[[ Data shown, beginning ]]

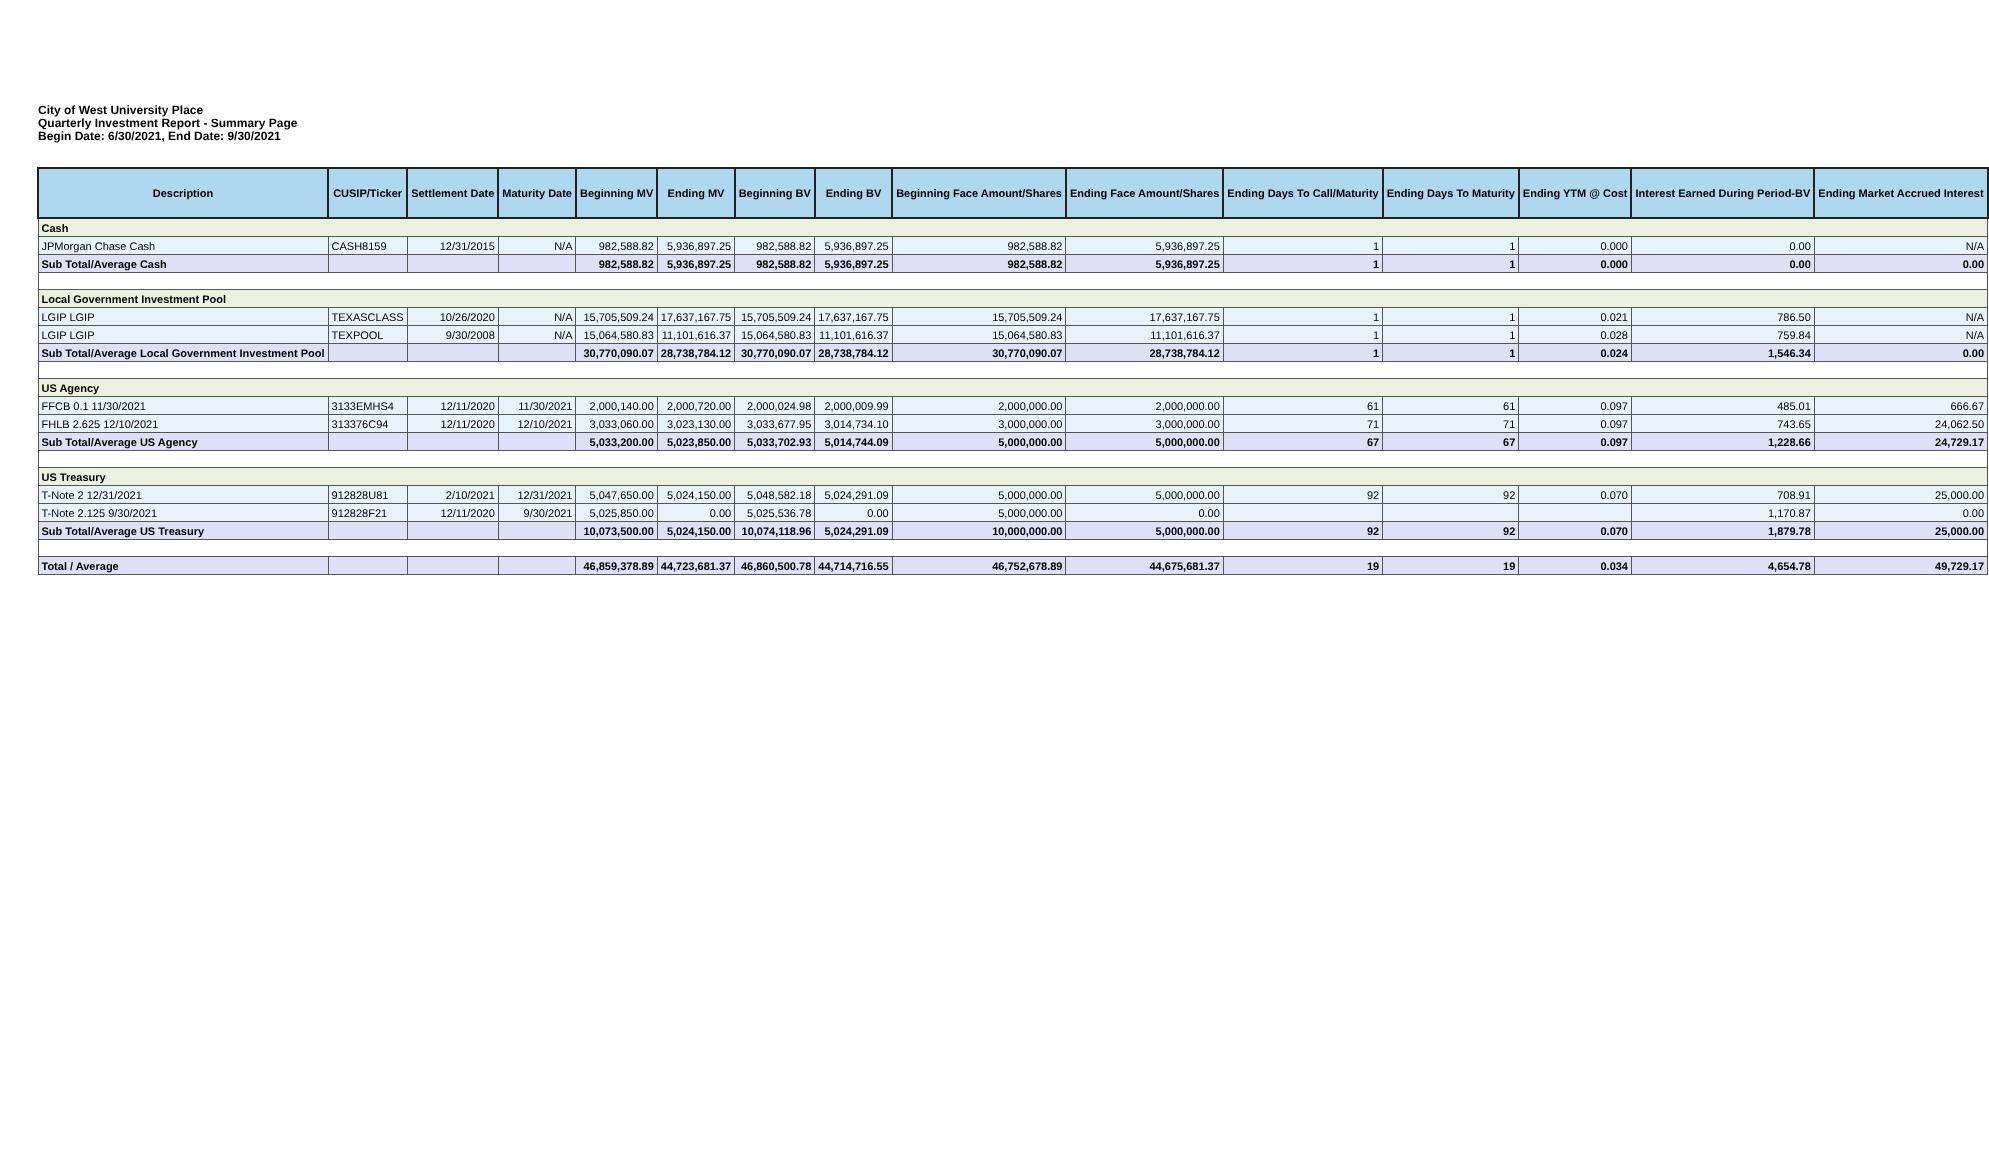City of West University Place
Quarterly Investment Report - Summary Page
Begin Date: 6/30/2021, End Date: 9/30/2021
| Description | CUSIP/Ticker | Settlement Date | Maturity Date | Beginning MV | Ending MV | Beginning BV | Ending BV | Beginning Face Amount/Shares | Ending Face Amount/Shares | Ending Days To Call/Maturity | Ending Days To Maturity | Ending YTM @ Cost | Interest Earned During Period-BV | Ending Market Accrued Interest |
| --- | --- | --- | --- | --- | --- | --- | --- | --- | --- | --- | --- | --- | --- | --- |
| Cash | | | | | | | | | | | | | | |
| JPMorgan Chase Cash | CASH8159 | 12/31/2015 | N/A | 982,588.82 | 5,936,897.25 | 982,588.82 | 5,936,897.25 | 982,588.82 | 5,936,897.25 | 1 | 1 | 0.000 | 0.00 | N/A |
| Sub Total/Average Cash | | | | 982,588.82 | 5,936,897.25 | 982,588.82 | 5,936,897.25 | 982,588.82 | 5,936,897.25 | 1 | 1 | 0.000 | 0.00 | 0.00 |
| Local Government Investment Pool | | | | | | | | | | | | | | |
| LGIP LGIP | TEXASCLASS | 10/26/2020 | N/A | 15,705,509.24 | 17,637,167.75 | 15,705,509.24 | 17,637,167.75 | 15,705,509.24 | 17,637,167.75 | 1 | 1 | 0.021 | 786.50 | N/A |
| LGIP LGIP | TEXPOOL | 9/30/2008 | N/A | 15,064,580.83 | 11,101,616.37 | 15,064,580.83 | 11,101,616.37 | 15,064,580.83 | 11,101,616.37 | 1 | 1 | 0.028 | 759.84 | N/A |
| Sub Total/Average Local Government Investment Pool | | | | 30,770,090.07 | 28,738,784.12 | 30,770,090.07 | 28,738,784.12 | 30,770,090.07 | 28,738,784.12 | 1 | 1 | 0.024 | 1,546.34 | 0.00 |
| US Agency | | | | | | | | | | | | | | |
| FFCB 0.1 11/30/2021 | 3133EMHS4 | 12/11/2020 | 11/30/2021 | 2,000,140.00 | 2,000,720.00 | 2,000,024.98 | 2,000,009.99 | 2,000,000.00 | 2,000,000.00 | 61 | 61 | 0.097 | 485.01 | 666.67 |
| FHLB 2.625 12/10/2021 | 313376C94 | 12/11/2020 | 12/10/2021 | 3,033,060.00 | 3,023,130.00 | 3,033,677.95 | 3,014,734.10 | 3,000,000.00 | 3,000,000.00 | 71 | 71 | 0.097 | 743.65 | 24,062.50 |
| Sub Total/Average US Agency | | | | 5,033,200.00 | 5,023,850.00 | 5,033,702.93 | 5,014,744.09 | 5,000,000.00 | 5,000,000.00 | 67 | 67 | 0.097 | 1,228.66 | 24,729.17 |
| US Treasury | | | | | | | | | | | | | | |
| T-Note 2 12/31/2021 | 912828U81 | 2/10/2021 | 12/31/2021 | 5,047,650.00 | 5,024,150.00 | 5,048,582.18 | 5,024,291.09 | 5,000,000.00 | 5,000,000.00 | 92 | 92 | 0.070 | 708.91 | 25,000.00 |
| T-Note 2.125 9/30/2021 | 912828F21 | 12/11/2020 | 9/30/2021 | 5,025,850.00 | 0.00 | 5,025,536.78 | 0.00 | 5,000,000.00 | 0.00 | | | | 1,170.87 | 0.00 |
| Sub Total/Average US Treasury | | | | 10,073,500.00 | 5,024,150.00 | 10,074,118.96 | 5,024,291.09 | 10,000,000.00 | 5,000,000.00 | 92 | 92 | 0.070 | 1,879.78 | 25,000.00 |
| Total / Average | | | | 46,859,378.89 | 44,723,681.37 | 46,860,500.78 | 44,714,716.55 | 46,752,678.89 | 44,675,681.37 | 19 | 19 | 0.034 | 4,654.78 | 49,729.17 |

[[ Data shown, end ]]

▶ Directions for this task
Repeat the entries exactly. Any picture is to be left out.

▶ Result below
City of West University Place
Quarterly Investment Report - Summary Page
Begin Date: 6/30/2021, End Date: 9/30/2021
| Description | CUSIP/Ticker | Settlement Date | Maturity Date | Beginning MV | Ending MV | Beginning BV | Ending BV | Beginning Face Amount/Shares | Ending Face Amount/Shares | Ending Days To Call/Maturity | Ending Days To Maturity | Ending YTM @ Cost | Interest Earned During Period-BV | Ending Market Accrued Interest |
| --- | --- | --- | --- | --- | --- | --- | --- | --- | --- | --- | --- | --- | --- | --- |
| Cash | | | | | | | | | | | | | | |
| JPMorgan Chase Cash | CASH8159 | 12/31/2015 | N/A | 982,588.82 | 5,936,897.25 | 982,588.82 | 5,936,897.25 | 982,588.82 | 5,936,897.25 | 1 | 1 | 0.000 | 0.00 | N/A |
| Sub Total/Average Cash | | | | 982,588.82 | 5,936,897.25 | 982,588.82 | 5,936,897.25 | 982,588.82 | 5,936,897.25 | 1 | 1 | 0.000 | 0.00 | 0.00 |
| Local Government Investment Pool | | | | | | | | | | | | | | |
| LGIP LGIP | TEXASCLASS | 10/26/2020 | N/A | 15,705,509.24 | 17,637,167.75 | 15,705,509.24 | 17,637,167.75 | 15,705,509.24 | 17,637,167.75 | 1 | 1 | 0.021 | 786.50 | N/A |
| LGIP LGIP | TEXPOOL | 9/30/2008 | N/A | 15,064,580.83 | 11,101,616.37 | 15,064,580.83 | 11,101,616.37 | 15,064,580.83 | 11,101,616.37 | 1 | 1 | 0.028 | 759.84 | N/A |
| Sub Total/Average Local Government Investment Pool | | | | 30,770,090.07 | 28,738,784.12 | 30,770,090.07 | 28,738,784.12 | 30,770,090.07 | 28,738,784.12 | 1 | 1 | 0.024 | 1,546.34 | 0.00 |
| US Agency | | | | | | | | | | | | | | |
| FFCB 0.1 11/30/2021 | 3133EMHS4 | 12/11/2020 | 11/30/2021 | 2,000,140.00 | 2,000,720.00 | 2,000,024.98 | 2,000,009.99 | 2,000,000.00 | 2,000,000.00 | 61 | 61 | 0.097 | 485.01 | 666.67 |
| FHLB 2.625 12/10/2021 | 313376C94 | 12/11/2020 | 12/10/2021 | 3,033,060.00 | 3,023,130.00 | 3,033,677.95 | 3,014,734.10 | 3,000,000.00 | 3,000,000.00 | 71 | 71 | 0.097 | 743.65 | 24,062.50 |
| Sub Total/Average US Agency | | | | 5,033,200.00 | 5,023,850.00 | 5,033,702.93 | 5,014,744.09 | 5,000,000.00 | 5,000,000.00 | 67 | 67 | 0.097 | 1,228.66 | 24,729.17 |
| US Treasury | | | | | | | | | | | | | | |
| T-Note 2 12/31/2021 | 912828U81 | 2/10/2021 | 12/31/2021 | 5,047,650.00 | 5,024,150.00 | 5,048,582.18 | 5,024,291.09 | 5,000,000.00 | 5,000,000.00 | 92 | 92 | 0.070 | 708.91 | 25,000.00 |
| T-Note 2.125 9/30/2021 | 912828F21 | 12/11/2020 | 9/30/2021 | 5,025,850.00 | 0.00 | 5,025,536.78 | 0.00 | 5,000,000.00 | 0.00 | | | | 1,170.87 | 0.00 |
| Sub Total/Average US Treasury | | | | 10,073,500.00 | 5,024,150.00 | 10,074,118.96 | 5,024,291.09 | 10,000,000.00 | 5,000,000.00 | 92 | 92 | 0.070 | 1,879.78 | 25,000.00 |
| Total / Average | | | | 46,859,378.89 | 44,723,681.37 | 46,860,500.78 | 44,714,716.55 | 46,752,678.89 | 44,675,681.37 | 19 | 19 | 0.034 | 4,654.78 | 49,729.17 |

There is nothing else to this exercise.